§ **STUDY TEXT**:
=======
I have a problem of computing the length of varying vector.
Consider an arbitary 2-dimensional vector $y_0$. Start at $y_0$, define $y_{t+1}$ by: $y_{t+1} = Ay_t$,
Here $A$ denotes the matrix:
$$ \begin{pmatrix} 0.8 & -0.2 \\ 1.6 &0.3 \\ \end{pmatrix} $$
My question is, as $t\to \infty$, what does the length $lim_{t\to\infty}|y_{t}|$ goes to? Would it go towards infinity or zero?
I think the answer may depends on $y_0$, to be more precise, depends on whether we have a component of $y_0$ is zero. And I guess there would be a way of explain the process of changing in the sense of the meaning of determinant. Could someone please pointing out a way of thinking about this? May I please ask for a solution or some reference?
Thanks in advance!
One way to proceed is to diagonalize the matrix. I assume you are familiar with that.
Once you have done this, note that $$A = VDV^{-1}\Rightarrow A^k = VD^kV^{-1}$$ for all $k\in \mathbb N$. And because $D$ is diagonal, powers are entrywise.
With this in hand you can compute the limit:
$$\lim_{n\to\infty}A^n y_0$$
=======
§ **RECORDED DATA**:
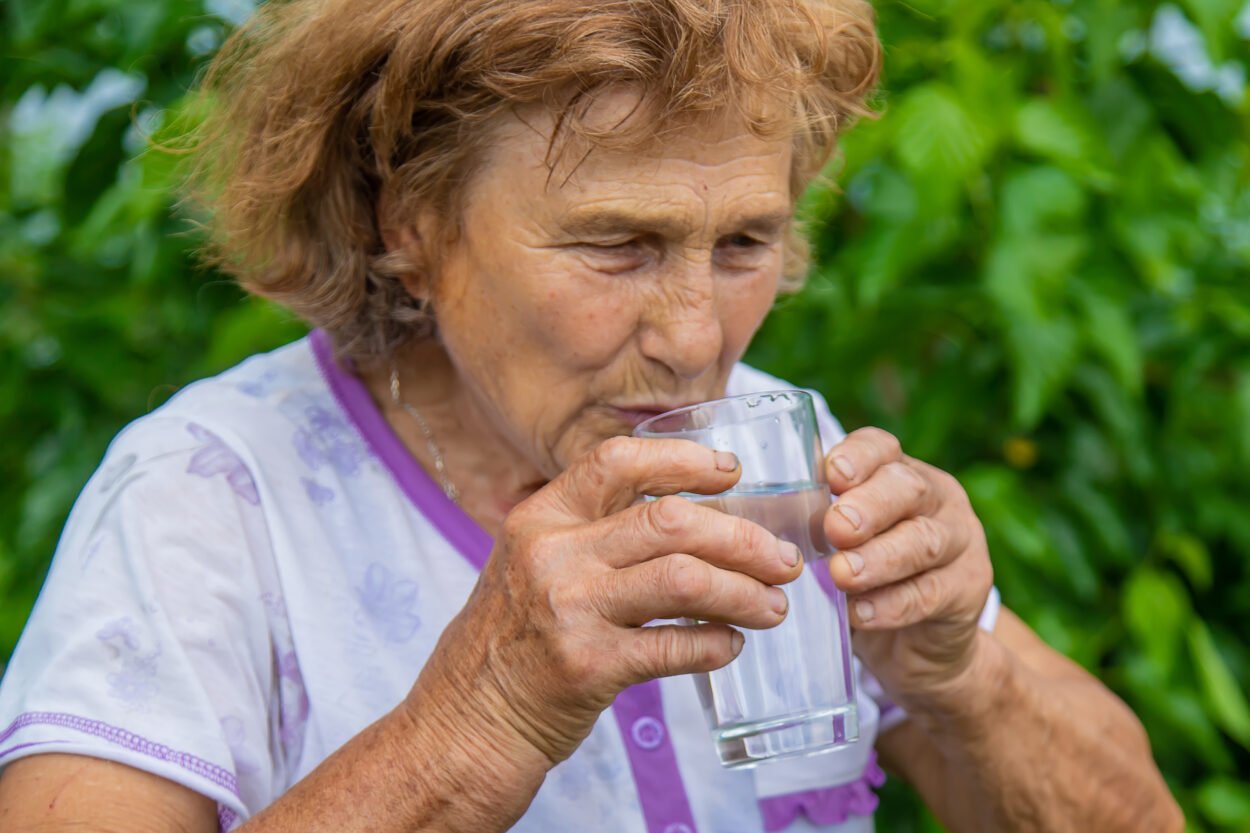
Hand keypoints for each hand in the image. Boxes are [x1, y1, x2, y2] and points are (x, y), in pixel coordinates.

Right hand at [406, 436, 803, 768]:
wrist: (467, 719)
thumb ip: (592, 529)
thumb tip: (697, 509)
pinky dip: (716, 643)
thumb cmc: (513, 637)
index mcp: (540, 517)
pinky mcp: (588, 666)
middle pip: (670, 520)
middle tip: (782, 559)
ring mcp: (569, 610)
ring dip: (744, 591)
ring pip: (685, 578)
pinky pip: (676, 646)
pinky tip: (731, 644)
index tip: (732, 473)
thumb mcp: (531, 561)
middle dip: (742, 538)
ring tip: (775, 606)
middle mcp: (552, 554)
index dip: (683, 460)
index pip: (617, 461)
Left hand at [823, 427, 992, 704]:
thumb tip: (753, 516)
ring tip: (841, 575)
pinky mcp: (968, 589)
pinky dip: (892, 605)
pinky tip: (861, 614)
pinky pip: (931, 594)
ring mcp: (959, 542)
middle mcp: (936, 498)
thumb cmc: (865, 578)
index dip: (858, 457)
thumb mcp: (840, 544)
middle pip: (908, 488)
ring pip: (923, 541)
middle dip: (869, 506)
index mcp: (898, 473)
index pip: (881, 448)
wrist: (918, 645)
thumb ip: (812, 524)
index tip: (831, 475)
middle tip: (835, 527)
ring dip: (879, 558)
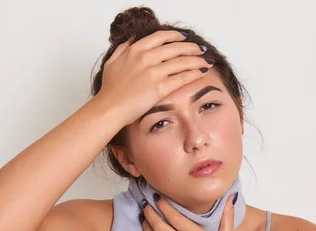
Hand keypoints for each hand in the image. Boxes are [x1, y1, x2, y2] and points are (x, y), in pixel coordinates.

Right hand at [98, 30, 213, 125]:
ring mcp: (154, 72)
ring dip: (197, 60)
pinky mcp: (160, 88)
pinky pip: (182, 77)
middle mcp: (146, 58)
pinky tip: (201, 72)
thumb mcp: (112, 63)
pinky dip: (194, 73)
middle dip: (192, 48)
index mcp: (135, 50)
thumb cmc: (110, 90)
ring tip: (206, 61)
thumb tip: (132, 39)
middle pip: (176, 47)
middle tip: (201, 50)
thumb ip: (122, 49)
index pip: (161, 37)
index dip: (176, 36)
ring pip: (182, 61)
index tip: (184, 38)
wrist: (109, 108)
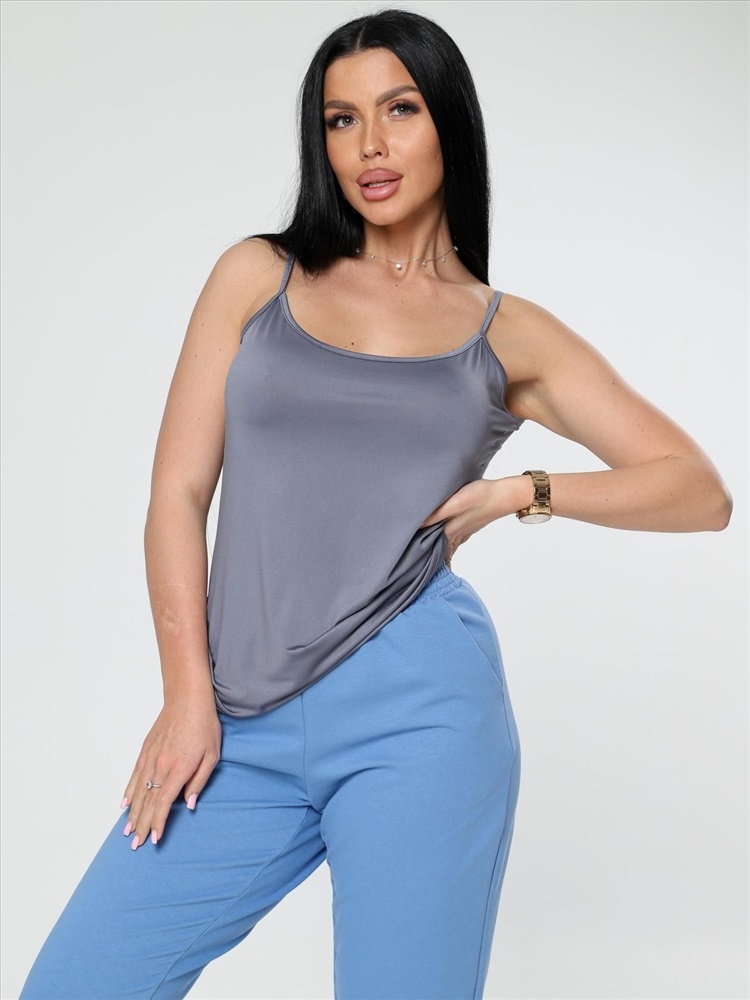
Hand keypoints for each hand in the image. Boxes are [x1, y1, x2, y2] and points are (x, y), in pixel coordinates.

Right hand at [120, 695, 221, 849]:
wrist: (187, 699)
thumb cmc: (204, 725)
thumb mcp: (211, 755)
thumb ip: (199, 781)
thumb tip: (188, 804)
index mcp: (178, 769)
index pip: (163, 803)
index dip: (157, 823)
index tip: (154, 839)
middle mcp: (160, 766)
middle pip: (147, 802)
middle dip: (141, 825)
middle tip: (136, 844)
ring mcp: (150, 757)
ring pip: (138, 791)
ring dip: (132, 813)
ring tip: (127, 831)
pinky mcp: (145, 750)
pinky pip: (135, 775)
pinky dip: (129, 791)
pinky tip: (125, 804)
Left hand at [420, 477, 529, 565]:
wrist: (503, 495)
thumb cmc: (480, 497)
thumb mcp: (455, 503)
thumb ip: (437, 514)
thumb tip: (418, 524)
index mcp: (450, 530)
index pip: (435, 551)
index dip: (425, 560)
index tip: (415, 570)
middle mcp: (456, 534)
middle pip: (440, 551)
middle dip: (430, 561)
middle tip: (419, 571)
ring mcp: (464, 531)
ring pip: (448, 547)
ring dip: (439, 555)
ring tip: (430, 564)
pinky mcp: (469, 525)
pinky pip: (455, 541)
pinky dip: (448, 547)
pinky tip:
=======
§ **EXERCISE TASKS**:
[1] List the four entries of the matrix $A$ given in the vector-length thread.
[2] Echo the vector-length thread word for word, beginning at the words "Consider an arbitary" and stopping after "or some reference?".
The data is separate material, apart from the vector-length thread.

§ **RESPONSES BY TASK**:
[1] 0.8, -0.2, 1.6, 0.3

[2]
Consider an arbitary 2-dimensional vector $y_0$. Start at $y_0$, define $y_{t+1}$ by: $y_{t+1} = Ay_t$,
Here $A$ denotes the matrix:
$$ \begin{pmatrix} 0.8 & -0.2 \\ 1.6 &0.3 \\ \end{pmatrix} $$
My question is, as $t\to \infty$, what does the length $lim_{t\to\infty}|y_{t}|$ goes to? Would it go towards infinity or zero?
I think the answer may depends on $y_0$, to be more precise, depends on whether we have a component of $y_0$ is zero. And I guess there would be a way of explain the process of changing in the sense of the meaning of determinant. Could someone please pointing out a way of thinking about this? May I please ask for a solution or some reference?